Braud, AC, Gonzague, L, Bertucci, F, Genre, D, Camerlo, J, Gravis, G, Goncalves, A, Moutardier, V, Viret, F, Maraninchi, D, et al
European cytokine network. 2002;(1):115-20
Abstract
BACKGROUND There is no standard treatment for inoperable recurrent or metastatic cancer of the uterine cervix. Retinoids and interferon, in combination with cytotoxic compounds, have been shown to be active in squamous cell carcinoma (SCC). This phase II trial sought to estimate the response rate and the tolerance to a 3-month treatment combining cisplatin, interferon-alpha (IFN-alpha) and all-trans-retinoic (tRA) or 13 cis retinoic acid (13Cis), in women with recurrent or metastatic cervical SCC. PATIENTS AND METHODS Between November 1994 and October 1996, 33 patients, who had previously received aggressive treatment, and with metastatic and/or bulky disease were enrolled: 22 received tRA(40 mg/m(2)/day), 11 received 13Cis (1 mg/kg/day) in combination with IFN-alpha (6.106 UI/day SC) for 84 days plus cisplatin (40 mg/m(2)IV, days 1, 28 and 56). RESULTS All patients were evaluable for response and/or toxicity.

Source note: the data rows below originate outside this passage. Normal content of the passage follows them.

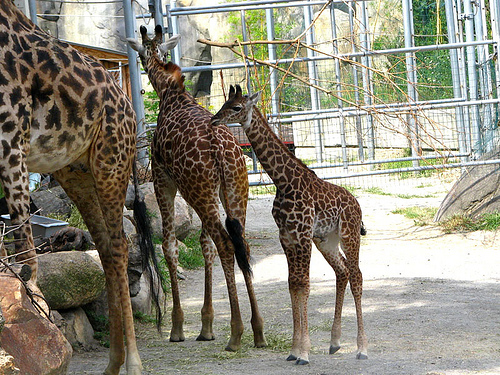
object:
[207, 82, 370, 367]
giraffe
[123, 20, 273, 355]
giraffe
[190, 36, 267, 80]
away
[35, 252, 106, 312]
rocks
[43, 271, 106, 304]
moss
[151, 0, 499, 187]
fence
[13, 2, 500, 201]
enclosure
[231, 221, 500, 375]
ground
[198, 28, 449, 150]
branch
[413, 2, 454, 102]
vegetation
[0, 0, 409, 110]
wall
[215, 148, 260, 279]
tail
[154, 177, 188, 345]
legs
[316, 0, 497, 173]
gate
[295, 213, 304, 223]
spots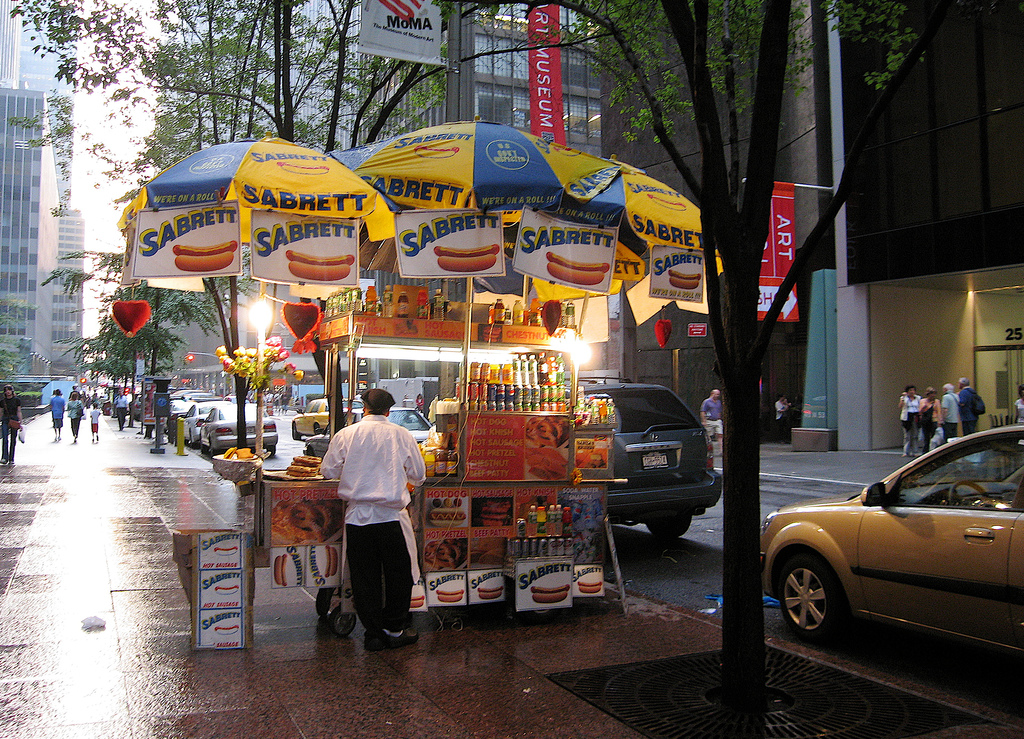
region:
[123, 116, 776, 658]
A blue and yellow hot dog stand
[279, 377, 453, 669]
Man wearing white apron working at stand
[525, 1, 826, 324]
Banners for the Modern Museum of Art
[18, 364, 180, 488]
People walking in the distance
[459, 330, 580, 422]
Many beverages available for purchase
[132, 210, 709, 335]
Banners for Sabrett hot dogs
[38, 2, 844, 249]
Trees with green leaves above stand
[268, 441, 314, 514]
Freshly prepared hot dogs on stand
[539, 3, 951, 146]
green leaves of tree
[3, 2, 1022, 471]
buildings along city street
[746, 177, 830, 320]
red and white banner on pole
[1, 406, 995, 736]
wet surface of sidewalk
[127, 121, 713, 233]
tops of three open umbrellas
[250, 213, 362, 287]
sign with picture of hotdog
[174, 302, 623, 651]
food cart on sidewalk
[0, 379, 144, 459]
people walking on sidewalk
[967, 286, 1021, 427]
number on glass wall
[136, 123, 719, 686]
Mobile hotdog stand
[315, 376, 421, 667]
Hotdog vendor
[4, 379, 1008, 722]
Rain covered sidewalk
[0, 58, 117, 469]
Multi-floored skyscraper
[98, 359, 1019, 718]
Cars parked inspots on a street.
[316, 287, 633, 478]
A collection of various drinks for sale.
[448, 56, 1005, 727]
A young tree planted on a city street.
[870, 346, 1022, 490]
A group of people gathered on a sidewalk..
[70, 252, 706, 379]
Heart shaped decorations.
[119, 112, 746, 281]
Umbrellas covered with advertising.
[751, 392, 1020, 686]
a car on a street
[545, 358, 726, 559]
a car on a street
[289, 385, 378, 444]
a car on a street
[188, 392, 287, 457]
a car on a street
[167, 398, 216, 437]
a car on a street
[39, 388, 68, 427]
a person walking on a sidewalk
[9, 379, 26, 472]
a person walking on a sidewalk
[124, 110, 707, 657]
man selling hot dogs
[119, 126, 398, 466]
blue and yellow umbrella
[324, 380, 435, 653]
man in a white apron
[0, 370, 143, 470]
people walking on a sidewalk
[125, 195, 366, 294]
two hot dog signs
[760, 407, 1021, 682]
small silver car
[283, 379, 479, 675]
Man in white shirt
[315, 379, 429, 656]
Man in black pants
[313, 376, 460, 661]
Man in black shoes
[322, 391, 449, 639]
Man wearing white apron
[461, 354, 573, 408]
Soda on the cart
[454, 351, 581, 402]
Cans on the cart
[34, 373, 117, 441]
People on the sidewalk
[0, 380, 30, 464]
Woman in black shirt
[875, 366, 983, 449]
People on the sidewalk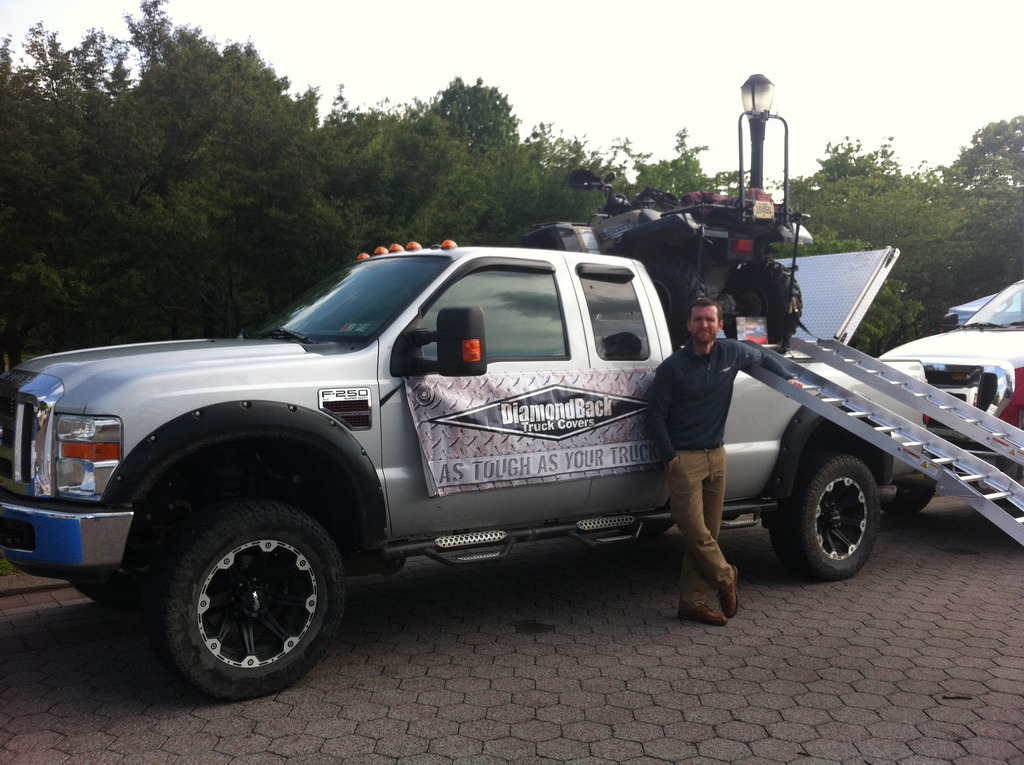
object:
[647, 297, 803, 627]
he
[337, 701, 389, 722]
tile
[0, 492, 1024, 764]
floor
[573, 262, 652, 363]
window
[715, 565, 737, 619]
shoe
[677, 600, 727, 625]
shoe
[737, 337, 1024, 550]
ramp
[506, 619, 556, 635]
stain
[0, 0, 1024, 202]
sky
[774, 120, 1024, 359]
trees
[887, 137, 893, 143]
leaves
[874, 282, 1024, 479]
suv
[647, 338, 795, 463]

Toxicities were easily manageable and were never life-threatening, with major grade 3/4 vomiting (54%) and asthenia (54%). Seventeen patients (52%) stopped or reduced treatment because of toxicity or progression. Six objective responses (18%) were observed. No complete response was recorded. Median response duration was 4 months. Time to progression was 9 months [range 3.3 to 20.9] for responders and 7 months [range 1.7 to 32] for all patients. CONCLUSIONS Regarding toxicity, this regimen should no longer be recommended in previously treated, advanced uterine SCC. However, the consistent response rate reported here may warrant further investigations in an early setting. Retinoid-based treatment with cytokines remains a promising field of research.